The ‘already inadequate services’ coupled with the continued planned growth of the borough was among the primary concerns at the meeting, organised by Healthwatch Warwickshire.
Rugby is already without an A&E department and maternity unit and residents said they were still reeling over the loss of Brownsover Medical Practice and Albert Street Medical Practice, while the council’s local plan sets out plans for 12,400 extra homes across the borough over the next 15 years.
Concerned residents said it was ‘already impossible’ to access A&E and maternity services in Rugby and in many cases patients are forced to travel elsewhere, such as University Hospital in Coventry.
This can lead to further issues including cost, time and transportation which can be difficult for people without a support network, who receive no other help in getting to and from the hospital unless they fit a certain set of criteria.
Other issues flagged up during the meeting included the rise in hospital car park charges, the reduction in mental health services, the trend of ignoring the physical health of mental health patients and the lack of support given to carers.
The event was one of a series of workshops taking place across the county between November last year and April this year.

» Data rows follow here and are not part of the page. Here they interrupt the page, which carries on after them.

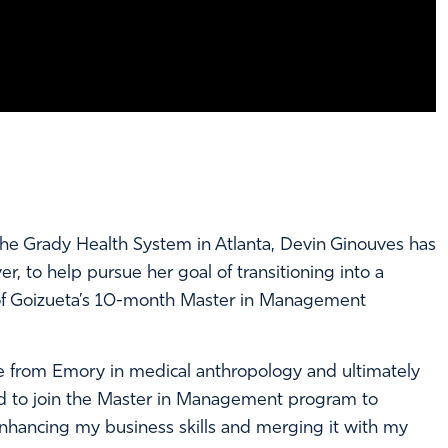
he Grady Health System in Atlanta, Devin Ginouves has
 to help pursue her goal of transitioning into a
p of Goizueta’s 10-month Master in Management
e from Emory in medical anthropology and ultimately
ed to join the Master in Management program to
 enhancing my business skills and merging it with my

The idea is to find out what aspects of health and social care are working well, and those that are not, and to gauge public opinion on the changes they feel need to be made in order to accommodate their needs.
Once all the meetings have taken place Healthwatch Warwickshire will compile a report which will go before key decision makers in health and social care.
Chris Bain, Chief Executive of Healthcare Warwickshire, said: “There is currently a culture of health and social care which needs challenging. The aim of these workshops is to get to the heart of the issues facing health and social care and clearly in Rugby one of the many concerns was the shrinking health service against the backdrop of an expanding borough. Another common theme that came across was that many people either didn’t like to, or didn’t feel they could, challenge the decisions made in the best interests of their welfare.”
Mr Bain said many there were many positive aspects to the meeting, such as the availability of same day appointments with GPs, the accessibility of urgent care through Rugby’s walk-in centre, the provision of a voluntary transport service and a good service in particular when patients or service users show assertiveness. Another meeting will take place at Rugby College, on March 10. Call 01926 453964 for more information.
Another meeting, hosted in partnership with the Warwickshire Race Equality Partnership (WREP), will take place in The Conference Suite at Rugby College, on March 10.
The final meeting will take place at The Presbytery in Dormer Place, Leamington, on Thursday, April 14.